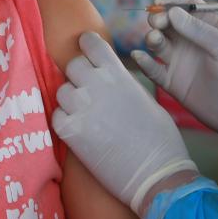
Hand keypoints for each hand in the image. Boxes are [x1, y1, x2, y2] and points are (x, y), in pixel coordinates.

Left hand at [53, 32, 196, 216]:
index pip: (91, 43)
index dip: (87, 46)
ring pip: (62, 91)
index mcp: (118, 74)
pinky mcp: (70, 131)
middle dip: (80, 76)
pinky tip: (79, 130)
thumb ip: (122, 82)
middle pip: (73, 66)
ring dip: (71, 100)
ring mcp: (81, 107)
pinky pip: (57, 116)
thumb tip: (109, 77)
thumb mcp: (145, 98)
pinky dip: (65, 121)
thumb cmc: (160, 139)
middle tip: (89, 92)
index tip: (86, 52)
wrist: (156, 175)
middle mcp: (97, 85)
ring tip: (87, 115)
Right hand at [134, 0, 217, 145]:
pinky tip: (140, 57)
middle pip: (167, 20)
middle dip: (158, 17)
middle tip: (158, 22)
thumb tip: (171, 12)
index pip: (187, 3)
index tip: (161, 1)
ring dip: (151, 37)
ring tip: (155, 39)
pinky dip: (144, 62)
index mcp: (209, 24)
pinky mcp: (173, 82)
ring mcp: (181, 60)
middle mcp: (192, 40)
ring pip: (157, 42)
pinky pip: (154, 69)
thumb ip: (199, 30)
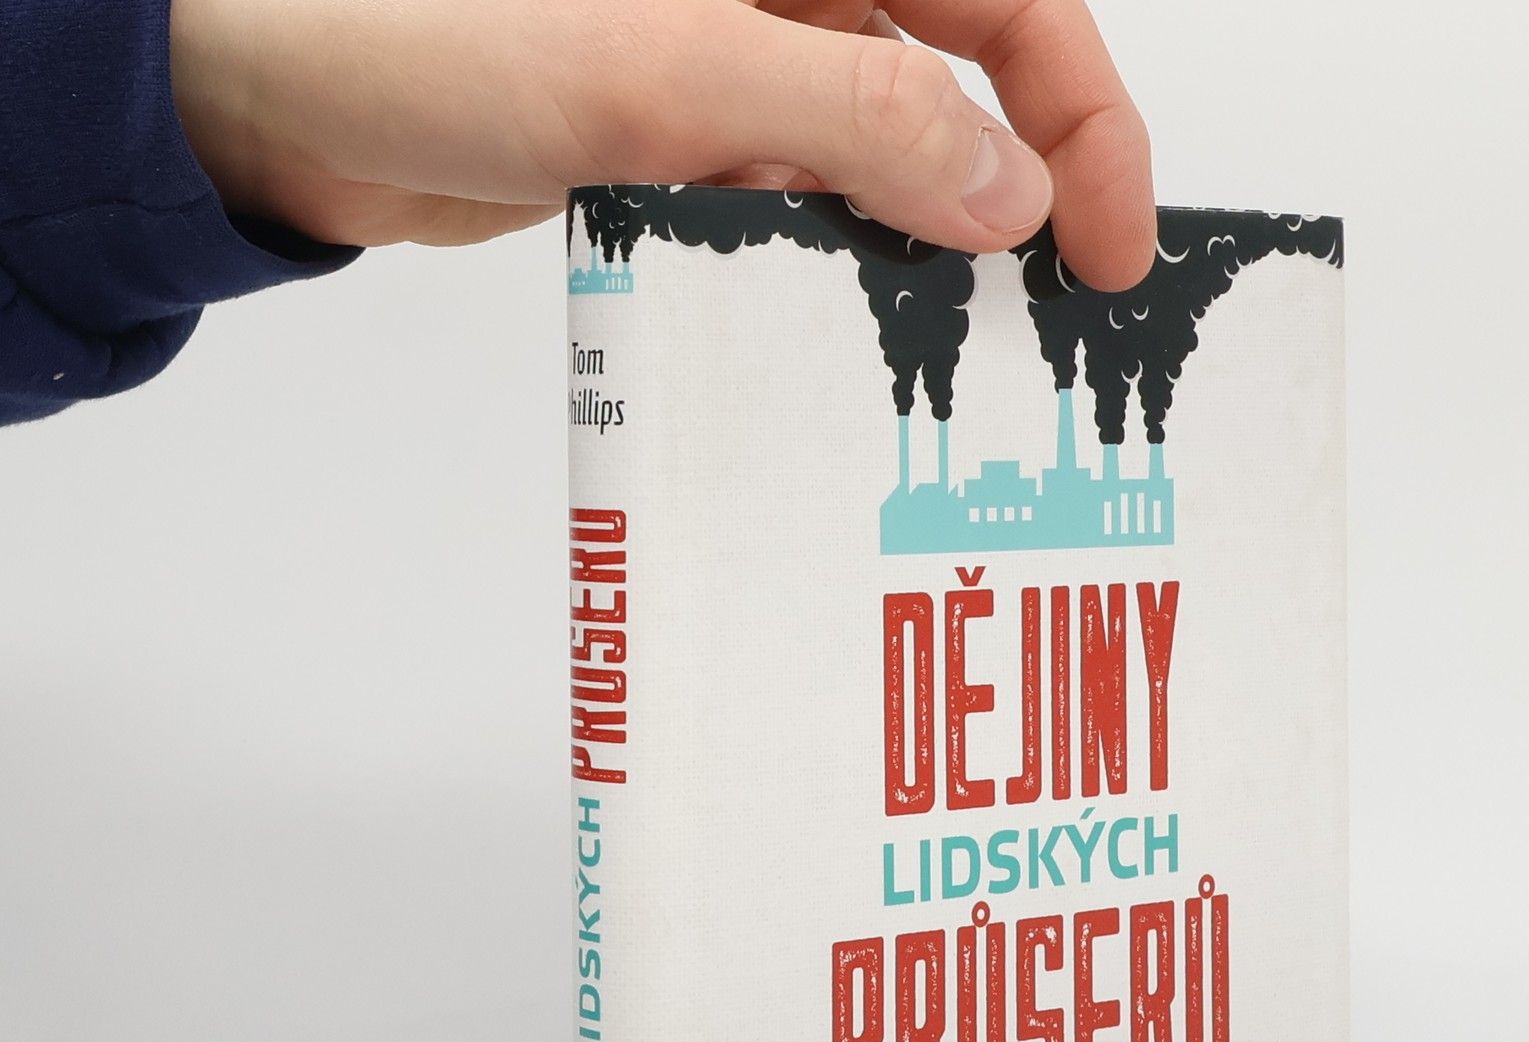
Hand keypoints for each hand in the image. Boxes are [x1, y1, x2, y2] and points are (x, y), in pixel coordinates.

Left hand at [169, 0, 1155, 288]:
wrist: (252, 81)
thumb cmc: (418, 20)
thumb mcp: (668, 62)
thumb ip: (859, 115)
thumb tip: (1011, 196)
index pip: (1012, 1)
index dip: (1085, 121)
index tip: (1112, 250)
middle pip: (960, 80)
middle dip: (1010, 202)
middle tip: (1038, 331)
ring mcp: (727, 55)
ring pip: (876, 156)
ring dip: (905, 251)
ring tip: (929, 354)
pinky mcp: (672, 131)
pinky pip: (786, 202)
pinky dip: (812, 267)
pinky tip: (815, 333)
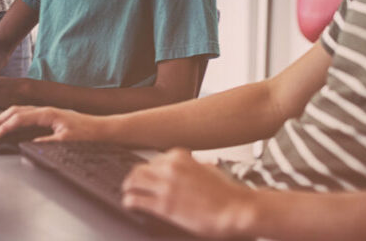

===

- Task requirements
Repeat the material above exactly; any picture in it is left out.

- Exercise answer
Hand keypoints for each hand in the image. Boxes are [x1, y1, x2, y2] and points are (x, y), in pixel coordinates.

Left hand at [53, 32, 196, 216]:
index pip: (91, 43)
index dip: (87, 46)
ring pip: (62, 91)
index mcp: (118, 74)
pinky mcp: (70, 131)
middle dip: (80, 76)
pinky tip: (79, 130)
thumb ip: (122, 82)
middle pip: (73, 66)
ring dip: (71, 100)
ring mcp: (81, 107)
pinky pip: (57, 116)
thumb tip: (109, 77)
thumb mcp: (145, 98)
pinky dip: (65, 121)
thumb cmc: (160, 139)
middle tip: (89, 92)
index tip: (86, 52)
wrist: (156, 175)
middle mcp: (97, 85)
ring tip: (87, 115)
Right hand at [134, 0, 217, 145]:
pinky tip: (140, 57)
middle pip: (167, 20)
middle dip: (158, 17)
middle tip: (158, 22)
thumb tip: (171, 12)
index pip: (187, 3)
index tip: (161, 1)
ring dip: (151, 37)
ring tip: (155, 39)
pinky dip: (144, 62)
index mcp: (209, 24)
pinky mcp: (173, 82)
ring mcp: (181, 60)
middle mcp: (192, 40)
ring pip: (157, 42)
pinky pip: (154, 69)
thumb ip: (199, 30)
Hand keypoints for each hand in the image. Boxes are [x1, y1, x2, y2] and points are (x, y), in pixel coordinates.

Left hand at [169, 0, 1155, 288]:
wrist: (252, 81)
thumb cmc: (418, 20)
thumb mcp: (668, 62)
thumb ip: (859, 115)
thumb tip: (1011, 196)
index pip: (1012, 1)
index dip: (1085, 121)
index tip: (1112, 250)
middle pip: (960, 80)
middle dip: (1010, 202)
middle tip: (1038, 331)
ring mcp: (727, 55)
ring pip: (876, 156)
ring dip: (905, 251)
ring tip: (929, 354)
pinky mcp: (672, 131)
pinky pip: (786, 202)
pinky dip: (812, 267)
pinky tip: (815, 333)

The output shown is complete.